» Exercise 1
Which outreach methods does the sales dashboard article name that a business may focus on to increase sales?
*** Exercise passage Section Begins ***
Using digital signage dashboards to track sales KPIs

Sales is the central battleground for business competition, and sales teams certainly feel this pressure. Mantras like “always be closing” and ranked monthly quotas make sales a top-of-mind, always-on activity for your team. However, this pressure and competition can often lead to sales teams mistaking disorganized activity and movement with forward motion. In order to better manage a team of sales reps, companies have started increasingly relying on key performance indicator (KPI) metrics. Digital signage can be used to prominently display these KPIs on easily-viewed digital signage dashboard tools in your sales team’s office. Using digital signage displays to show dashboards of KPIs help keep the entire team on track and focused on achieving set company goals. In this article, we will describe five important KPI for your sales team to display on a digital signage dashboard in your office.

1. Number of outreach actions

Rather than complex percentage or ratio relationships between metrics, sometimes simple totals are the best indicators. Your sales team should quantify the number of outreach actions made by each rep each month. The particulars of this metric will differ depending on your particular business, as your business may focus on calls, emails, or even door-to-door visits to increase sales. Whatever your outreach method is, the total number of these actions needs to be measured. Sometimes administrative tasks or activity further down the pipeline can get in the way of sales outreach efforts that fill this very pipeline itself, and any interruption in feeding your pipeline should be tracked and dealt with swiftly. By tracking this metric on a sales dashboard for a digital display, your team can quickly address any sales pipeline issues as soon as they arrive.
*** Exercise passage Section Ends ***
*** Stored data Section Begins ***
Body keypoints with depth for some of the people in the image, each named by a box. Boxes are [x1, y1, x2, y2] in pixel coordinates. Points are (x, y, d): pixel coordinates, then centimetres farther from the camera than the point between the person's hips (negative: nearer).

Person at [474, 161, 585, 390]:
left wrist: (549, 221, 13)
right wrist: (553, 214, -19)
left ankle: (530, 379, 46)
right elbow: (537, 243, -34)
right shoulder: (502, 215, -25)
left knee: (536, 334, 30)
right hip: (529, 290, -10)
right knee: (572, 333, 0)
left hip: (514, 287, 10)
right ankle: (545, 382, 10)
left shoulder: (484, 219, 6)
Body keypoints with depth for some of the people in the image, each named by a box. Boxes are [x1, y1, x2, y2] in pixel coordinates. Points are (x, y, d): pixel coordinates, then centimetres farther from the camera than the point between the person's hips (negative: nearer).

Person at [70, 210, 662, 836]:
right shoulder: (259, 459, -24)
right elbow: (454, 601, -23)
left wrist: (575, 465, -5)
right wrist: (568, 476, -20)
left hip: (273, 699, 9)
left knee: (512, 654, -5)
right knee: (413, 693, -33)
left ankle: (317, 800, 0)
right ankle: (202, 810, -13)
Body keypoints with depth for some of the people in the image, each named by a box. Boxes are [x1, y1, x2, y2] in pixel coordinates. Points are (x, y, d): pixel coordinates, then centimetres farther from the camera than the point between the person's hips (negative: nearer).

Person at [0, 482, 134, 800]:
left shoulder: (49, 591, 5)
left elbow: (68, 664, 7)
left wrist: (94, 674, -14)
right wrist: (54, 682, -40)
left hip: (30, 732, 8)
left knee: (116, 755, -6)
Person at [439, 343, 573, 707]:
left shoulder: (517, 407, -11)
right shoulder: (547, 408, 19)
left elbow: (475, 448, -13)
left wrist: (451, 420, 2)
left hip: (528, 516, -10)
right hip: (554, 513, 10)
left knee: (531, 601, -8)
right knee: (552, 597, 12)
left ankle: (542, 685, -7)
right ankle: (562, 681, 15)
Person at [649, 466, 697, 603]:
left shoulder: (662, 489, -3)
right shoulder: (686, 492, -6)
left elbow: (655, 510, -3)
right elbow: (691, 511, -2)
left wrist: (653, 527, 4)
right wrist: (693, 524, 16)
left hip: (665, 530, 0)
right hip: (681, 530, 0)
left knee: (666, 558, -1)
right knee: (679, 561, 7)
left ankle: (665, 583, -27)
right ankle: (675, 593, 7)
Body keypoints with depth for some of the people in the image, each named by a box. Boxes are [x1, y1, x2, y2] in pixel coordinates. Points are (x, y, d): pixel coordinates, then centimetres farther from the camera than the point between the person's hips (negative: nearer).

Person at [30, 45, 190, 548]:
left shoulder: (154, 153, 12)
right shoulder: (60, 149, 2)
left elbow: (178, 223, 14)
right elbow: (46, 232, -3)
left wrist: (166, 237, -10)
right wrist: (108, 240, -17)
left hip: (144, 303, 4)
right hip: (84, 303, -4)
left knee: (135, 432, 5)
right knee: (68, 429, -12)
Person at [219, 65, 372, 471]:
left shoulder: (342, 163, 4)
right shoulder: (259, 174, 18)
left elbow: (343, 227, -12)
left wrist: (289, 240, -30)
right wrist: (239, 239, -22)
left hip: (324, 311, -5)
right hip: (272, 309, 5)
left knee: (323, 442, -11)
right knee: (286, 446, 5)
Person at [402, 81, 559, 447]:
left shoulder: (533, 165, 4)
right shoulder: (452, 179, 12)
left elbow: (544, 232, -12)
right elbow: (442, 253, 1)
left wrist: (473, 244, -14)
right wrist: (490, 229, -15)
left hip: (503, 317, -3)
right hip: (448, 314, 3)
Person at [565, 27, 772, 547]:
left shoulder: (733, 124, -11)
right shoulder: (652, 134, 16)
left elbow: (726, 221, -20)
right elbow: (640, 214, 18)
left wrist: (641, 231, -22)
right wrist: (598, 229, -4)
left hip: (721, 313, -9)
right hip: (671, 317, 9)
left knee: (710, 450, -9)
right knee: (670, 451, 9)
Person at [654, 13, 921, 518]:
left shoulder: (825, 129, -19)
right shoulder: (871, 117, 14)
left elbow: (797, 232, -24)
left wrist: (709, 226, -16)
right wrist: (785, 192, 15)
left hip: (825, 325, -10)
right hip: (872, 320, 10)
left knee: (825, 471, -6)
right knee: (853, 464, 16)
*** Stored data Section Ends ***
» Exercise 2
Could you rescale part of the listing? Begin at the line that has "left hip: (721, 313, -9)" and stop after the final line of the listing. Write out those lines again, box line included, with every keypoint coordinate and depth value multiplied by 2.05 and rounded to whole numbers, halves up.

» Exercise response 1
Calls, emails, and door-to-door visits.

» Exercise response 2
left hip: (1478, 642, -18)
right hip: (1376, 650, 18)
left knee: (1456, 923, -18)
right knee: (1374, 925, 18)
Person at [654, 13, 921, 518]:
left shoulder: (1691, 264, -39)
right shoulder: (1786, 240, 29)
left elbow: (1634, 476, -49)
left wrist: (1453, 463, -33)
right wrist: (1609, 394, 31)
left hip: (1691, 666, -21)
right hip: (1788, 656, 21)
left knee: (1691, 966, -12)
right knee: (1749, 951, 33)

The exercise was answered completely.